Where the in-app contact form posts. Defaults to `support@puter.com`.

```json
"support_email": "support@puter.example.com"
```

## Optional: local LLM (Ollama)

The `ollama` and `ollama-init` services live behind a compose profile so they don't run unless you ask for them. By default, `puter/config/config.json` has `"ollama": { "enabled": false }` — Puter skips the auto-probe entirely. To run a local model:

1. Flip the config:
    ```json
    "providers": {
        "ollama": { "apiBaseUrl": "http://ollama:11434" }
    }
    ```
2. (Optional) Pick a model in `.env`:
    ```bash
    OLLAMA_DEFAULT_MODEL=tinyllama   # default — 1.1B, ~640 MB on disk, ~700 MB RAM
    # Other tiny picks: qwen2.5:0.5b, llama3.2:1b
    # Larger / better: phi3.5, llama3.2, mistral
    ```
3. Bring up with the `ai` profile:
    ```bash
    docker compose --profile ai up -d
    docker compose logs -f ollama-init
    ```
    `ollama-init` exits 0 once the model is pulled.

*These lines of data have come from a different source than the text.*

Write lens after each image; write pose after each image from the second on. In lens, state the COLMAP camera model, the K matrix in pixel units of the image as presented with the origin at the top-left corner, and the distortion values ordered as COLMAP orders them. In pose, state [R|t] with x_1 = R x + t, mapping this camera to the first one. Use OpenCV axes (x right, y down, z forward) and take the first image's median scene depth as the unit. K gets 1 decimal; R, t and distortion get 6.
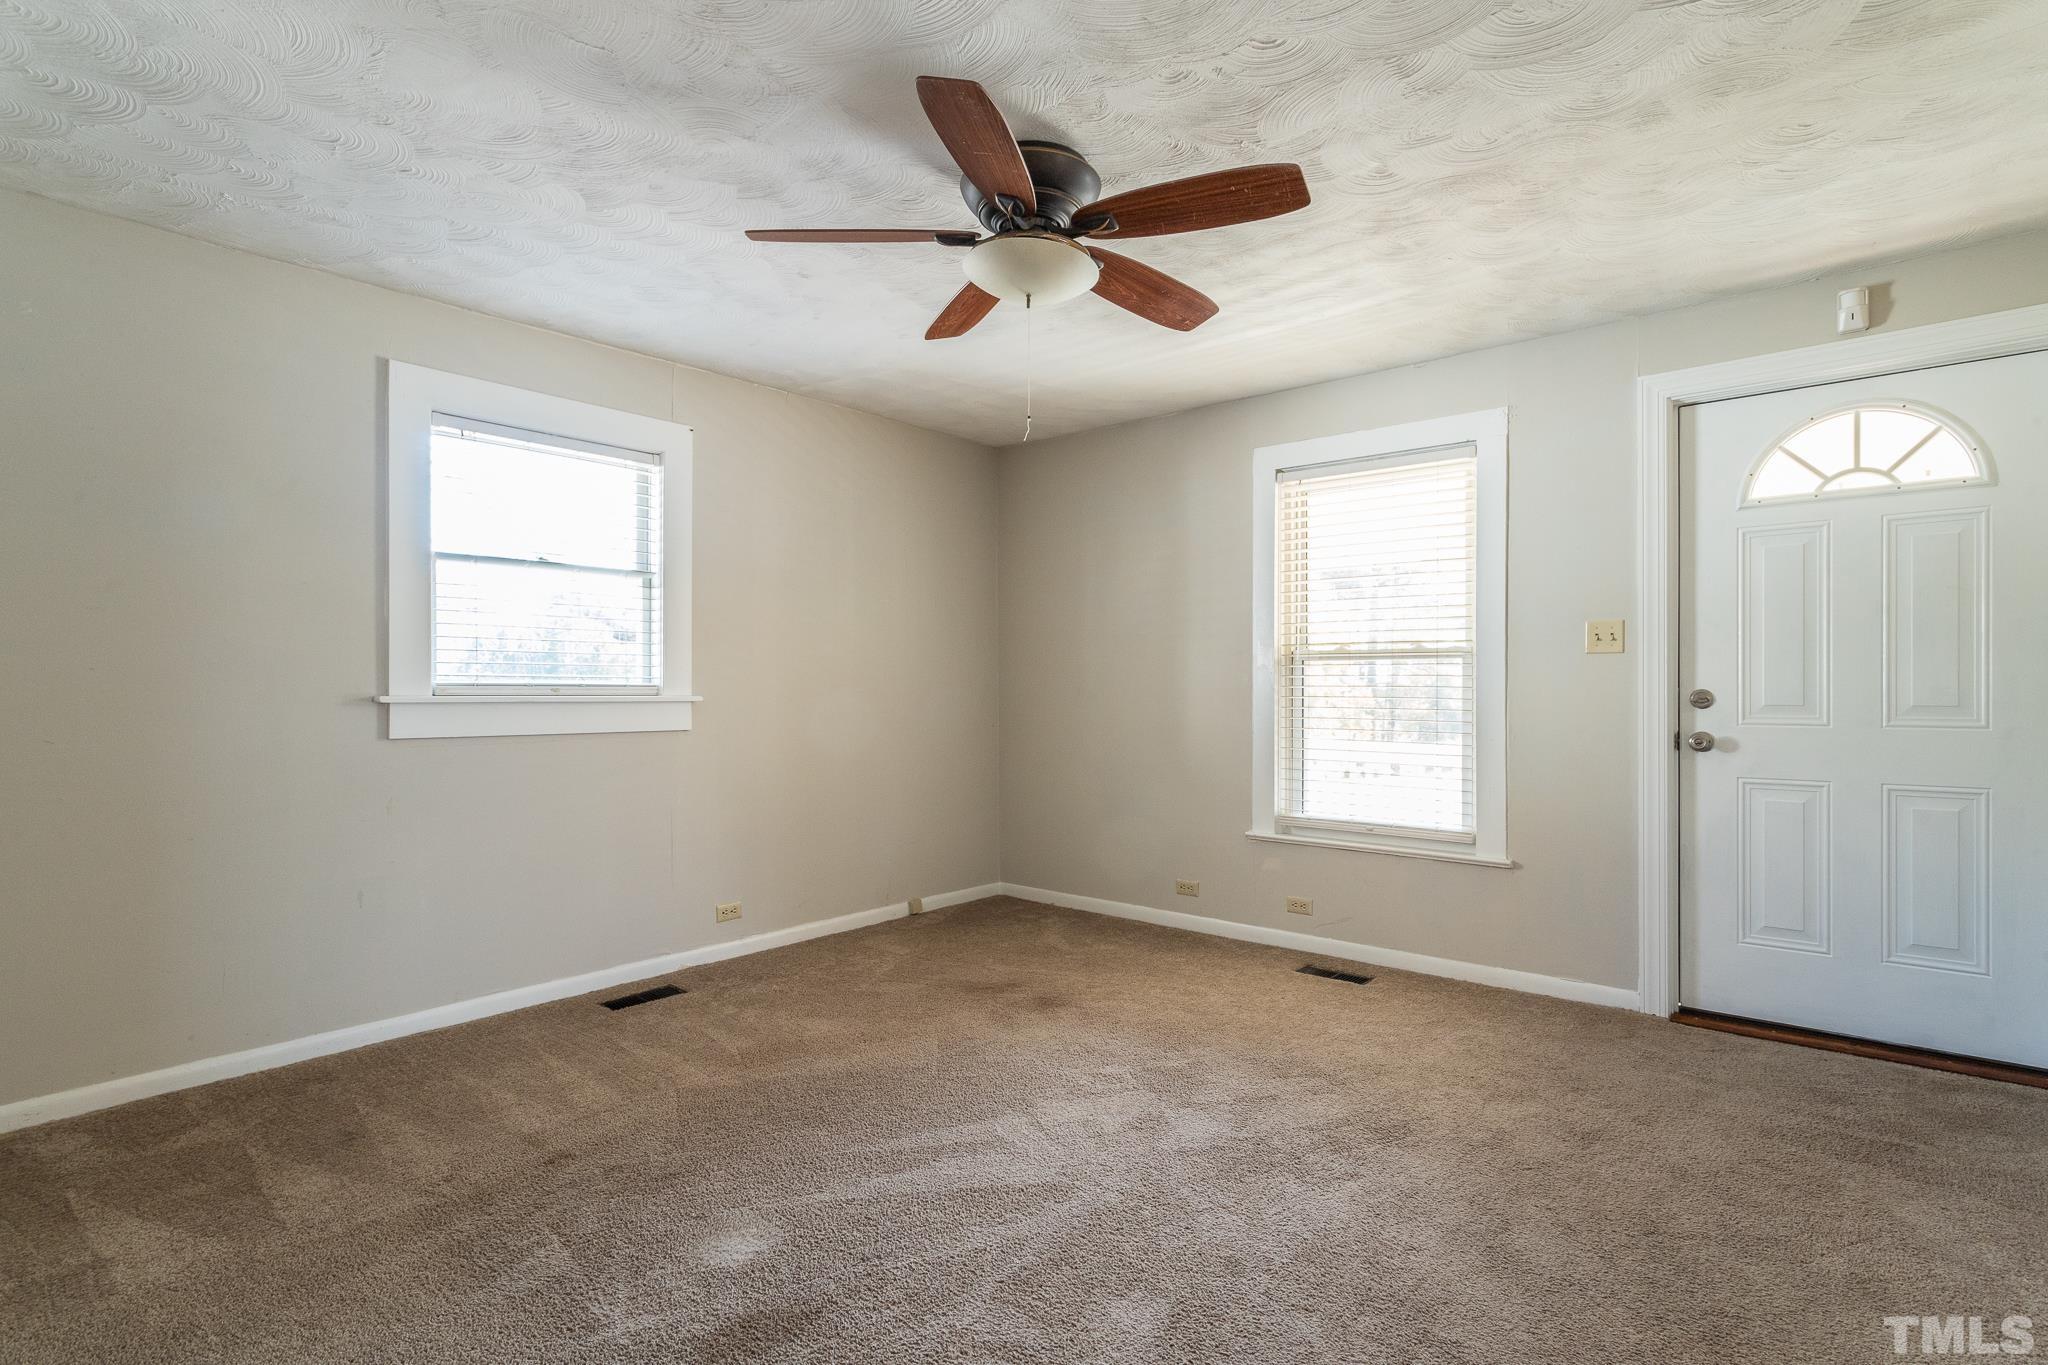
lens RADIAL K [[971.5, 0, 1040.7], [0, 971.5, 698.3], [0, 0, 1]] dist [-0.003815, 0.000339]
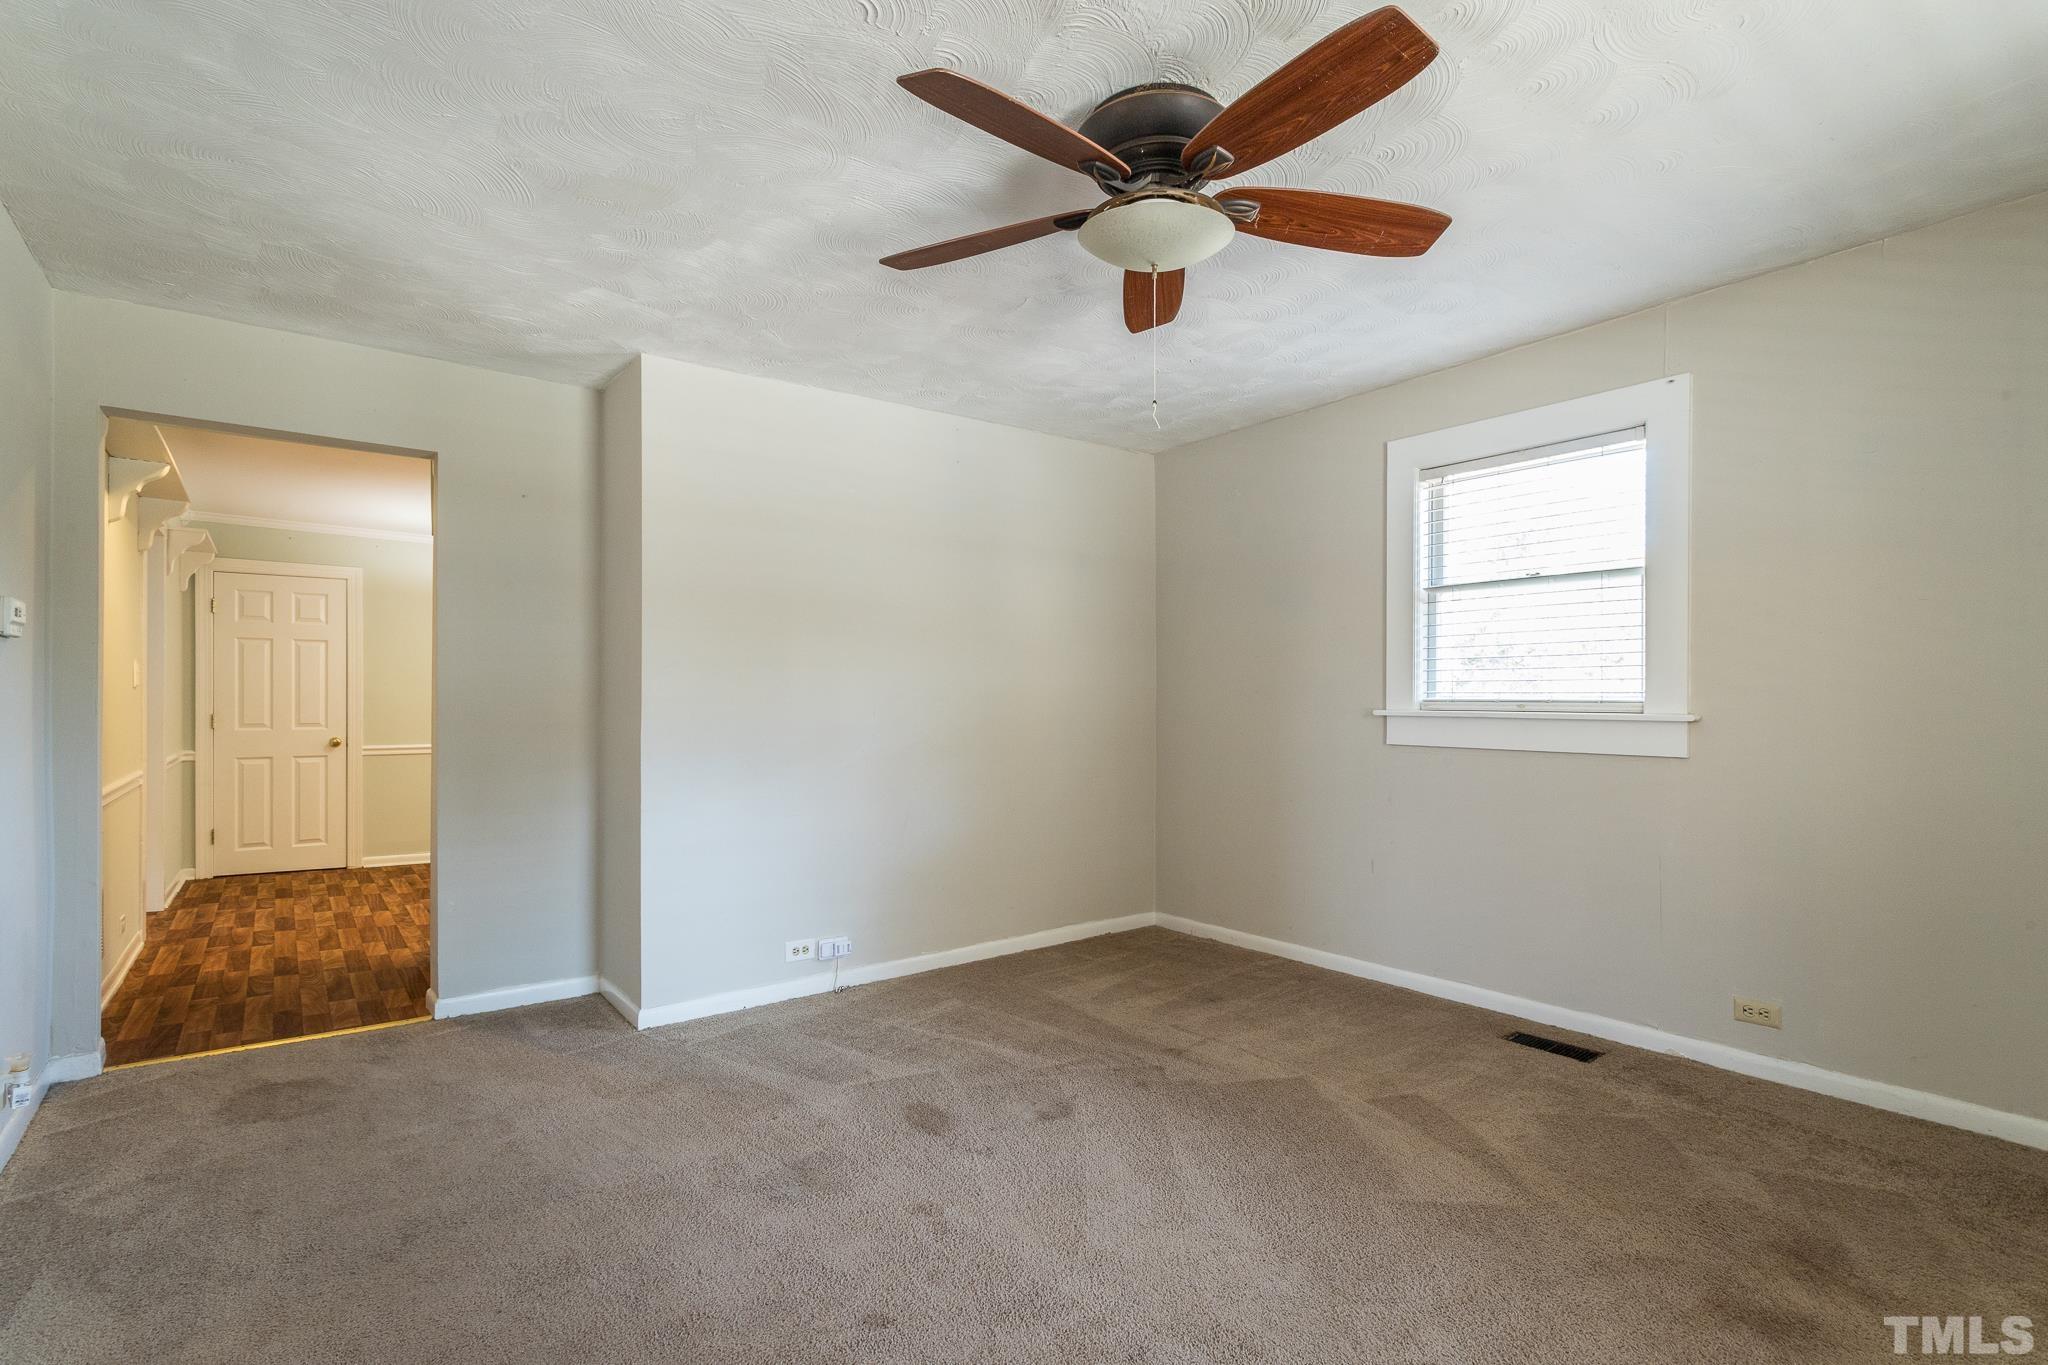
lens RADIAL K [[971.5, 0, 1014.1], [0, 971.5, 695.8], [0, 0, 1]] dist [-0.003815, 0.000339]
pose [[-0.215246, -0.001327, -0.976559, 0.634382], [-0.006573, 0.999978, 0.000090, -0.016848], [0.976538, 0.006439, -0.215250, 0.765048]]
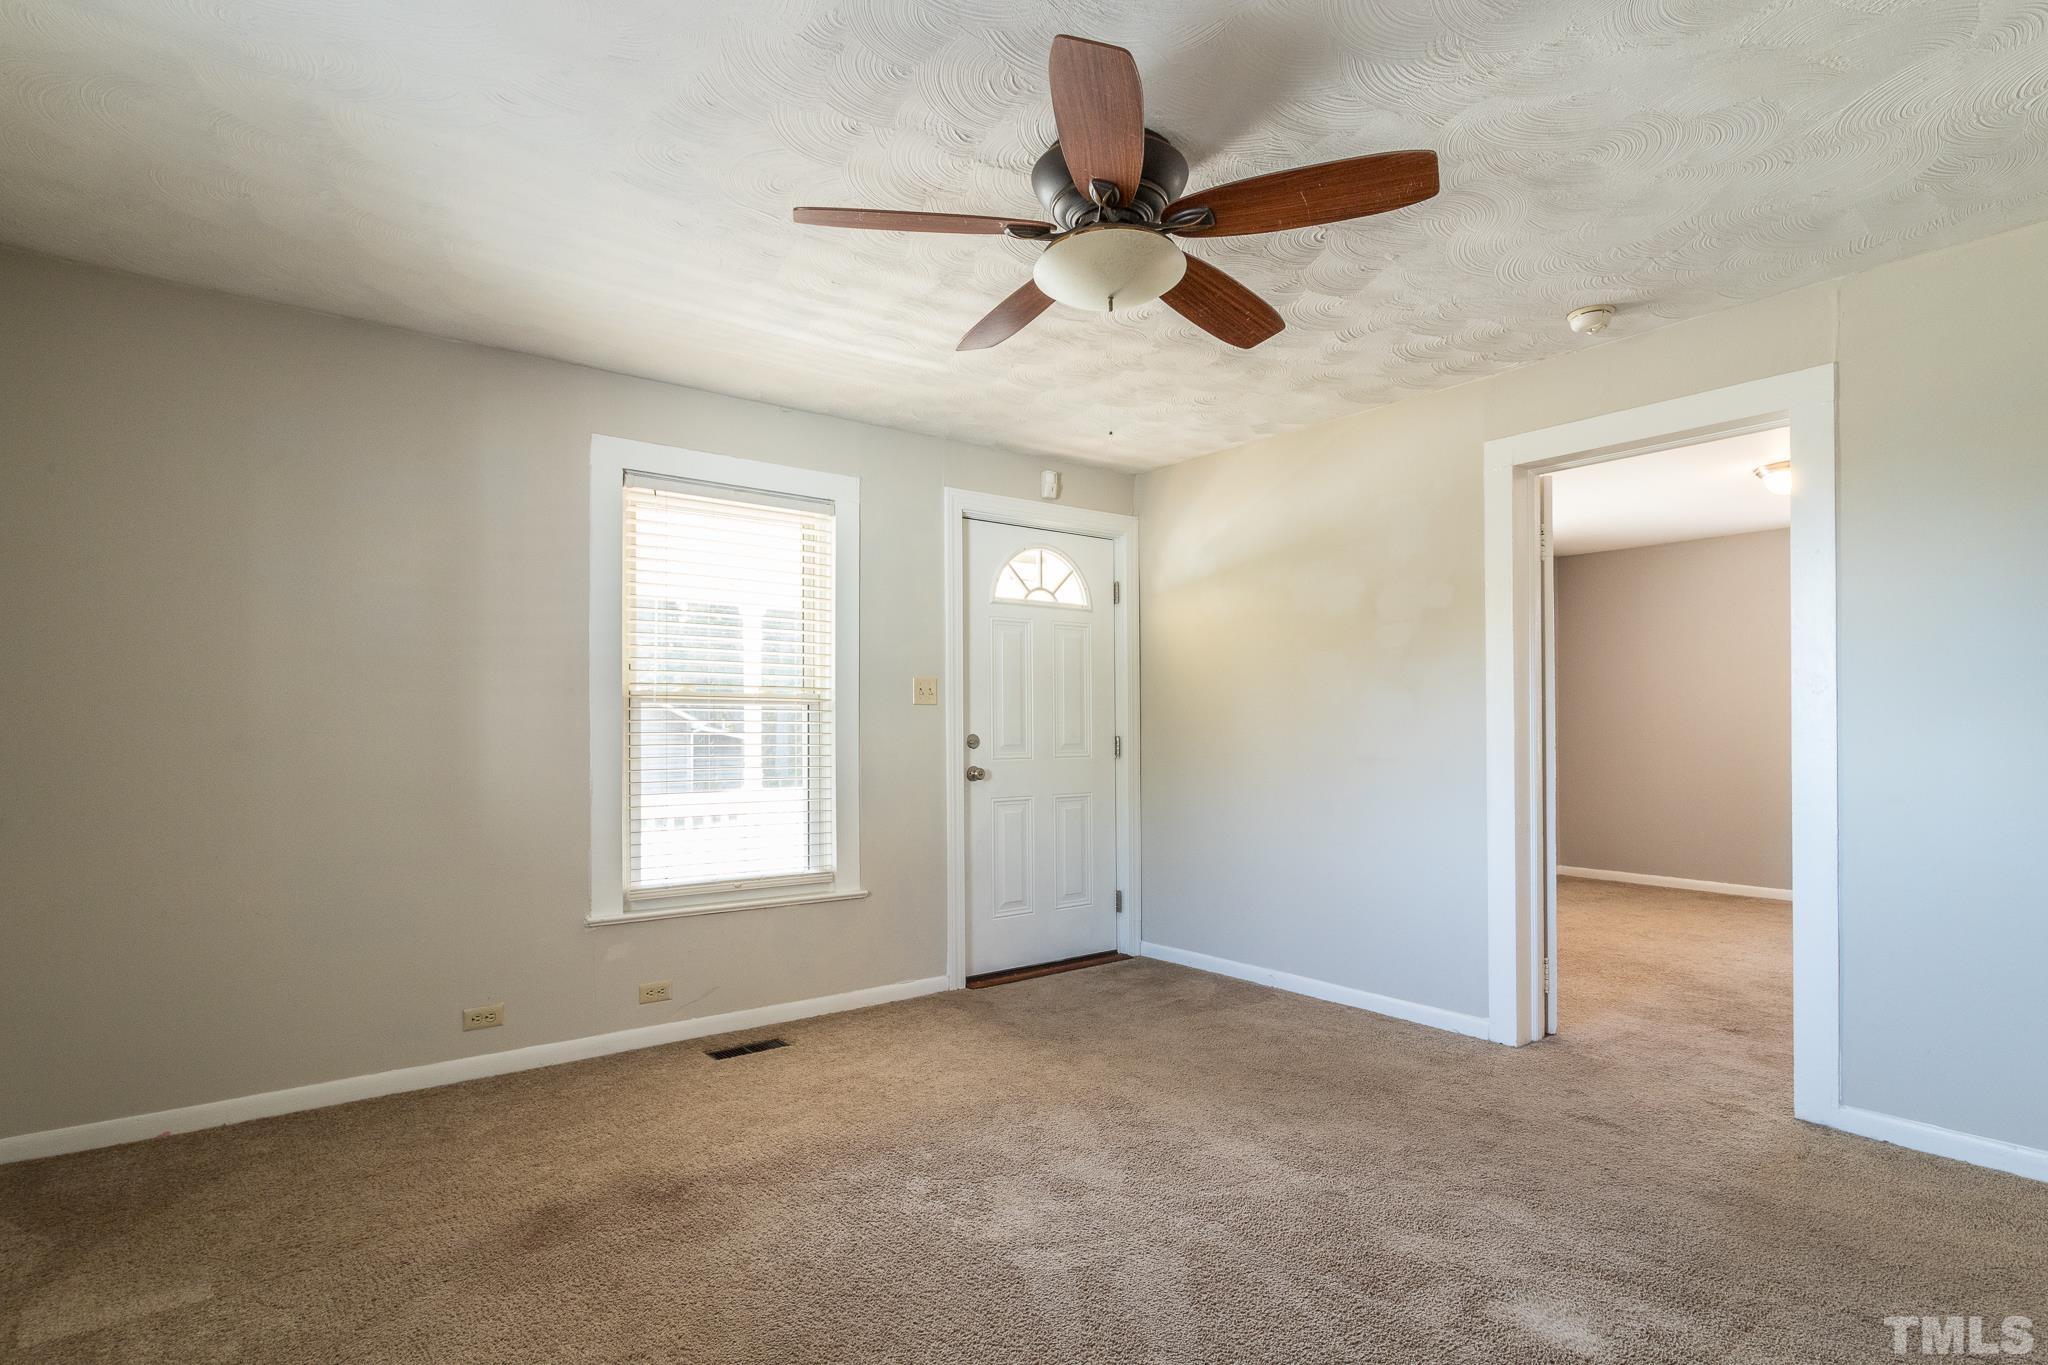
lens RADIAL K [[1053.8, 0, 984.9], [0, 1053.8, 730.2], [0, 0, 1]] dist [-0.003308, 0.001424]
pose [[0.228646, -0.000323, 0.973510, -0.703870], [0.014045, 0.999897, -0.002967, -0.009701], [-0.973408, 0.014351, 0.228627, 0.638837]]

Subsequent boots find the model already on disk and the pull is a fast no-op.

Without `--profile ai`, the `ollama` containers stay down and Puter (with `enabled: false`) doesn't try to reach them — the rest of the stack runs identically.

For GPU acceleration (NVIDIA), uncomment the `deploy:` block under the `ollama` service in [docker-compose.yml](../docker-compose.yml). Requires `nvidia-container-toolkit` on the host.

## Building from source instead of pulling

If you want to test local Dockerfile changes against the full stack, uncomment the `build:` block in [docker-compose.yml](../docker-compose.yml) under the `puter` service, change `pull_policy: always` → `pull_policy: never`, then:

```bash
docker compose up -d --build
```

---

## Managing running backend

```bash
# update
docker compose pull
docker compose up -d

# logs
docker compose logs -f puter

# stop, keep data
docker compose down

# stop, NUKE all state (irreversible)
docker compose down
rm -rf puter/data
```

Migrations re-apply idempotently across pulls. Volumes are preserved.

## Troubleshooting

**Site loads but I get "Bad Gateway" / nginx errors.**
The puter container failed to come up. `docker compose logs puter` will tell you which dependency rejected it (most often DB password mismatch between `.env` and `config.json`).

**Login screen says "admin password not set".**
First-boot temp password is logged once. Find it: `docker compose logs puter | grep "tmp_password"`. After login, change it in Settings.

**Healthcheck reports unhealthy but the site works.**
The healthcheck hits `puter.localhost:4100/test` from inside the container. If you changed `domain` or `port`, the check still uses defaults. The site itself is fine.

**Nothing resolves at `puter.example.com` after DNS changes.**
DNS propagates slowly. `dig puter.example.com` and `dig api.puter.example.com` should both return your server IP. If not, give it 5–60 minutes.

**`docker compose up` hangs at "waiting for service to be healthy".**
`docker compose ps` shows which container is unhealthy. MariaDB takes ~20–30s on a cold boot; everything else under 5s. If something stays unhealthy, `logs <service>` will tell you why.

**`Error: DynamoDB aws config requires both access_key and secret_key`.**
You wrote `accessKeyId` / `secretAccessKey` under `dynamo.aws`. That config block uses snake_case (`access_key` / `secret_key`). Only the `s3.s3Config` block uses camelCase.